Three Summers Heat

Excerpt: “Midsummer”

Instrumentation: Soprano (or mezzo) and electronic playback; Soprano (or mezzo), flute, viola, and harp
Duration: 19:00
Commission: The Barlow Foundation for the Sistrum Ensemble

Marilyn DeReggi, mezzo
Synthèse 89, Bourges Festival, France

Azure Ensemble
Leonard Nimoy Thalia Theatre, New York, NY

Program Note:
Three Summers Heat, for mezzo or soprano and electronics, is a setting of sultry seasonal poetry of Tzu Weh, a fifth-century Chinese poet. The new version is scored for soprano, flute, viola and harp. Tzu Weh’s images of summer and of the stages of romantic relationships are brief but telling. Each of the seven poems focuses on a particular mood which I have tried to amplify through the shape of the vocal lines, the development of electronic timbres, and the relationship between the two. The third song, for example, sings of rowing a boat on Rose Hibiscus Lake on a hot summer day while the electronic accompaniment shimmers like a mirage, with occasional sonic drops splashing on the surface.

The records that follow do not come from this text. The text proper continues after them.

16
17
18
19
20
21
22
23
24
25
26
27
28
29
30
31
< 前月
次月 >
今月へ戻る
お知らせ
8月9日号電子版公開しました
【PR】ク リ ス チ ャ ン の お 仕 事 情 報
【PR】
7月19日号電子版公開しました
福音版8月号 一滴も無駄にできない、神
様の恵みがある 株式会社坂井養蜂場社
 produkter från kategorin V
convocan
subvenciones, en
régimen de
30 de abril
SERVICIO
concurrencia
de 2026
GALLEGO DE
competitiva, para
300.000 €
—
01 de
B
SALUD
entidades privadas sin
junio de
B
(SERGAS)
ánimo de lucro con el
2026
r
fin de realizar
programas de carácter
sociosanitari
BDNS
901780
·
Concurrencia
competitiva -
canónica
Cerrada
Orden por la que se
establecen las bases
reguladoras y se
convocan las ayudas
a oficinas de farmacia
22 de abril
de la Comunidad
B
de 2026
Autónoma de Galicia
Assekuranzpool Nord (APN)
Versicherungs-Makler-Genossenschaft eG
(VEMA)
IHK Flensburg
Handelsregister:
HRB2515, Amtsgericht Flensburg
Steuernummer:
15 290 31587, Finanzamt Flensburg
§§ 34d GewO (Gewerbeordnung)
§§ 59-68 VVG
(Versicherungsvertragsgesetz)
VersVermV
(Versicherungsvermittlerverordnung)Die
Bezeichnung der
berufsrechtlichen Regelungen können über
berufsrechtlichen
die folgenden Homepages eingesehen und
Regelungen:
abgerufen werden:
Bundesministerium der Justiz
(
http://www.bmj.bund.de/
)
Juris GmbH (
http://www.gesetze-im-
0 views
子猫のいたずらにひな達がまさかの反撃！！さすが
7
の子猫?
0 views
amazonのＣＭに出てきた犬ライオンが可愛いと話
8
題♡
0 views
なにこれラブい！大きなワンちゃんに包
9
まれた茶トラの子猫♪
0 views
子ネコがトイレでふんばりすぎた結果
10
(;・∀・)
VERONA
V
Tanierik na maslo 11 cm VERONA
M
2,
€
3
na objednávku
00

The electronic portion of Three Summers Heat was created at the Virginia Center for Computer Music (VCCM) at the University of Virginia in 1988-89, using a MIDI-based system controlled by the HMSL Computer music language. This program, developed by Messrs. Burk, Polansky and Rosenboom at Mills College, was extended by then VCCM Technical Director Pete Yadlowsky. The MIDI devices include a Yamaha TX-802 synthesizer, Roland S-550 sampler, DEP5 effects processor and Alesis MIDIVERB II. The sampled Chinese texts were recited by University of Virginia Professor Anne Kinney and the English by singer Marilyn Boyd DeReggi. The singer is advised to perform with a microphone with the amplitude set to balance the electronics. Slight reverb may be added so that the sonic worlds of the singer and electronics mesh. The English translations, by Lenore Mayhew and William McNaughton, are used with permission from the Charles E. Tuttle Company. For more information, visit –JS

Press Quote:
“Shatin’s Three Summers Heat…used electronically generated sounds in poetic contexts. Haunting taped voices, speaking in English and Chinese, were part of the aural collage that mingled with the declamations of DeReggi, a stylish performer with a knack for interpreting lyrics in unusual settings such as Three Summers Heat.